カインは手袋を外して、左手の甲を見せた。ジャオリーはじっと、刻まれている紋章を見つめる。
「たしかにそれは、モイラ教において光を表す紋章ですね」
「ほう……本当に現れたのですね。まさか勇者様に会える日が来るとは」
再び手袋をして、カインは先程から黙っているリズを一瞥する。リズは俯いており、表情を窺えなかった。

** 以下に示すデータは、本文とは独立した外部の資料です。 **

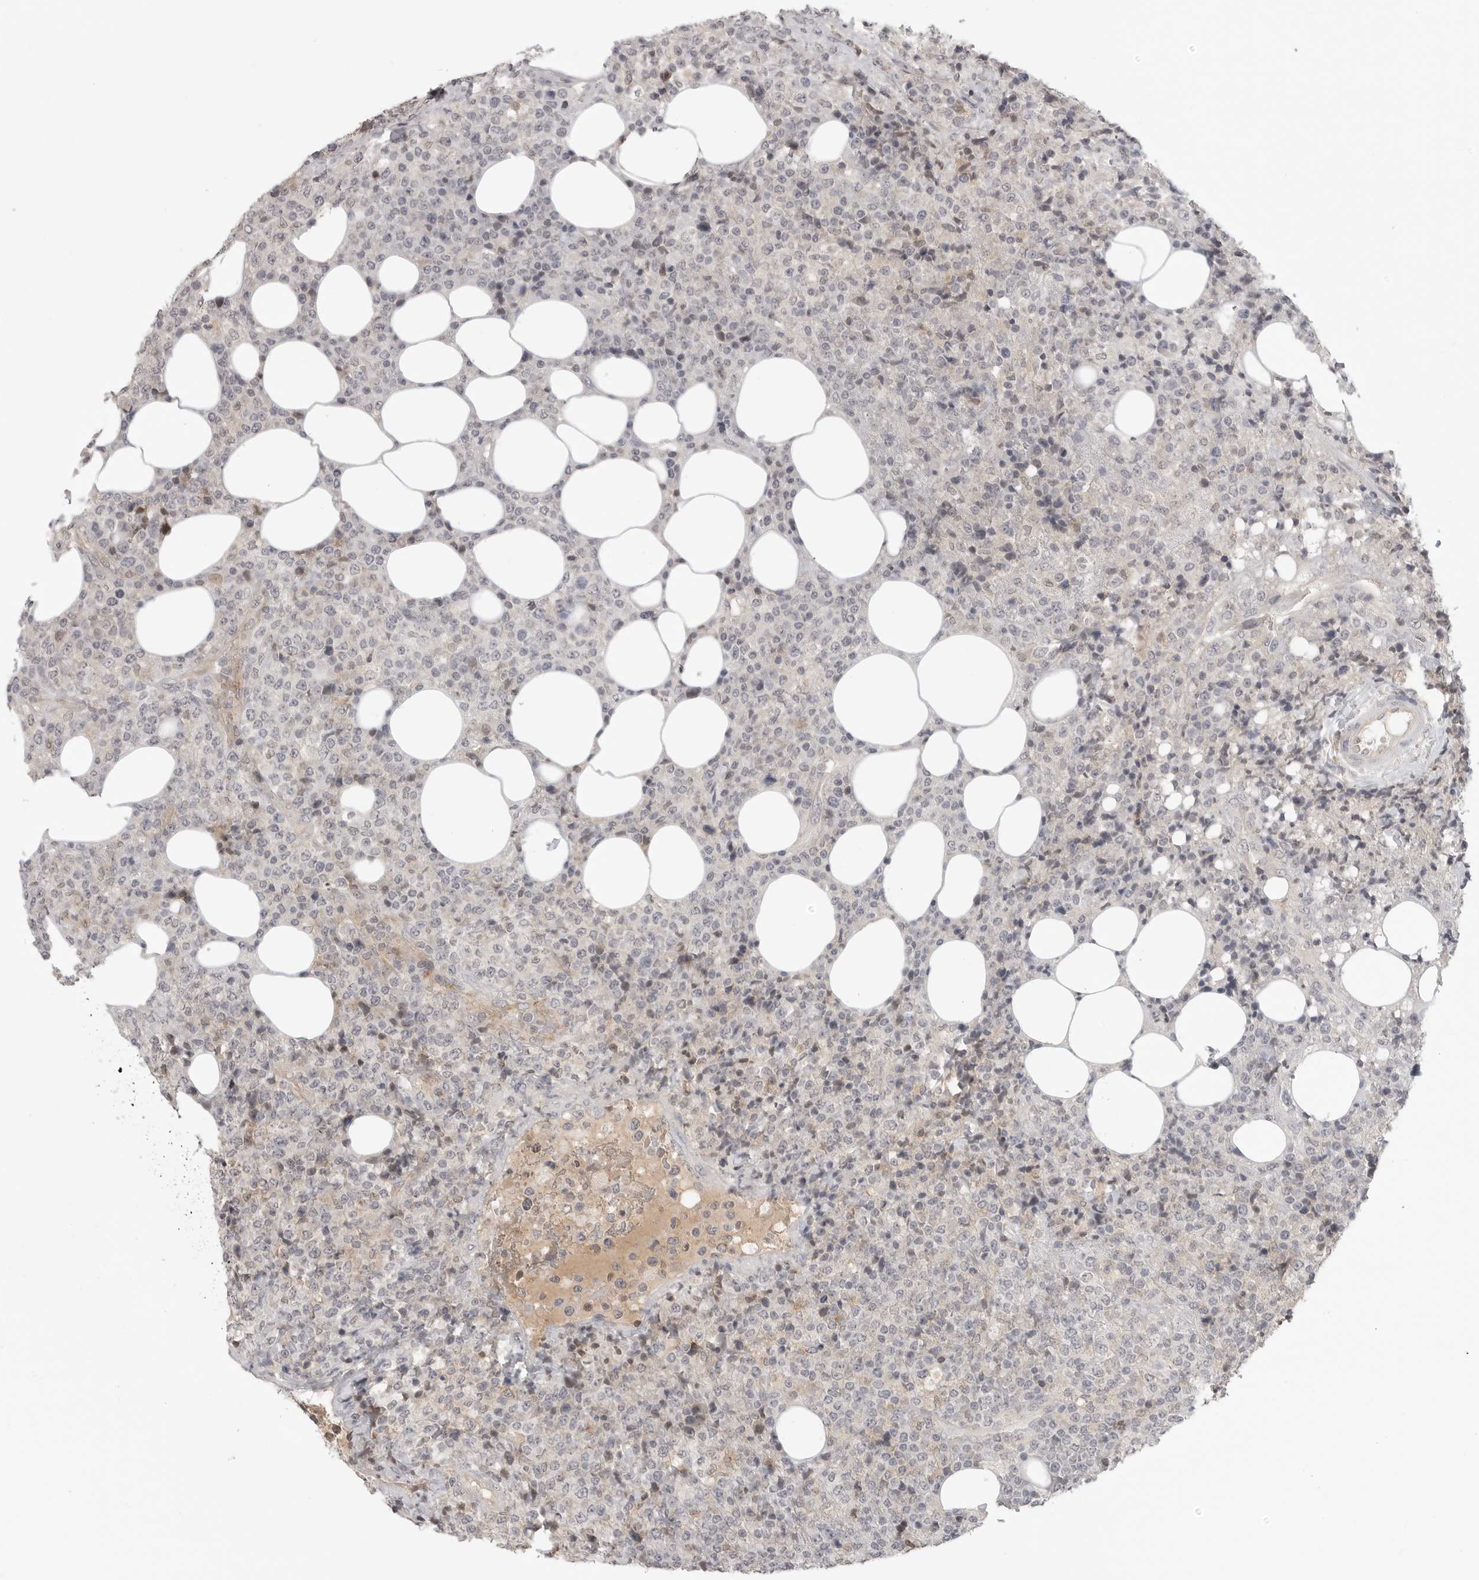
{"staining": {"intensity": "weak", "quantity": "<25%", "location": "cytoplasmic/membranous"}, "tissue": "lymphoma", "cell_type": "Tumor cells", "image_type": "cancer", "snomed": [{"axis": "morphology", "description": "Malignant lymphoma, non-Hodgkin's type, High grade"}, {"axis": "topography", "description": "Lymph node"}], "caption": "Human lymphoma stained for a protein using immunohistochemistry (IHC) shows no positivity in tumor cells.", "gene": "IFNGR1", "patient": {"sex": "male", "age": 13}}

「さて、カインさんはハルメス詩歌のことをどれくらい知っておいでですか?」
「えーと、未来のことが書かれた本だったけど、昔なんだかんだあってバラバラに散らばった、ということくらい?」
「貴方が生まれると告げた、予言の内容は?」
「聞かされたけど、難しくて覚えてないや」
けろっと言いのけるカインに、ジャオリーはくすくす笑う。
「予言は回りくどいですからね。ハルメス詩歌がどういった経緯で書かれたものなのかは?」
「えーと……」
「すいません、コイツ、勉強嫌いの無知でして、常識が欠けているんです。お手数をお掛けしますが、教えてもらってよろしいでしょうか?」
「何気にオレを罵るなよ!」
「では、一から教えますね」
ジャオリーが後ろに控えていたノエルに目配りをする。ノエルはリズを見て、小さく首を傾げた。
「リズ? どうかしましたか?」
ノエルに話しかけられ、リズはばっと顔を上げた。
「え? ああ、ううん。ごめん、ボーッとしていた」
「帰ってきたばかりですからね。疲れているのでしょう。後は私に任せてもいいのですよ?」
「それくらいは大丈夫だよ。ありがとう」
リズは淡く笑む。肩に乗っていたキラがリズの耳元に口を寄せる。リズは箱から紙を取り出すと、それを黒板に貼り付けて広げた。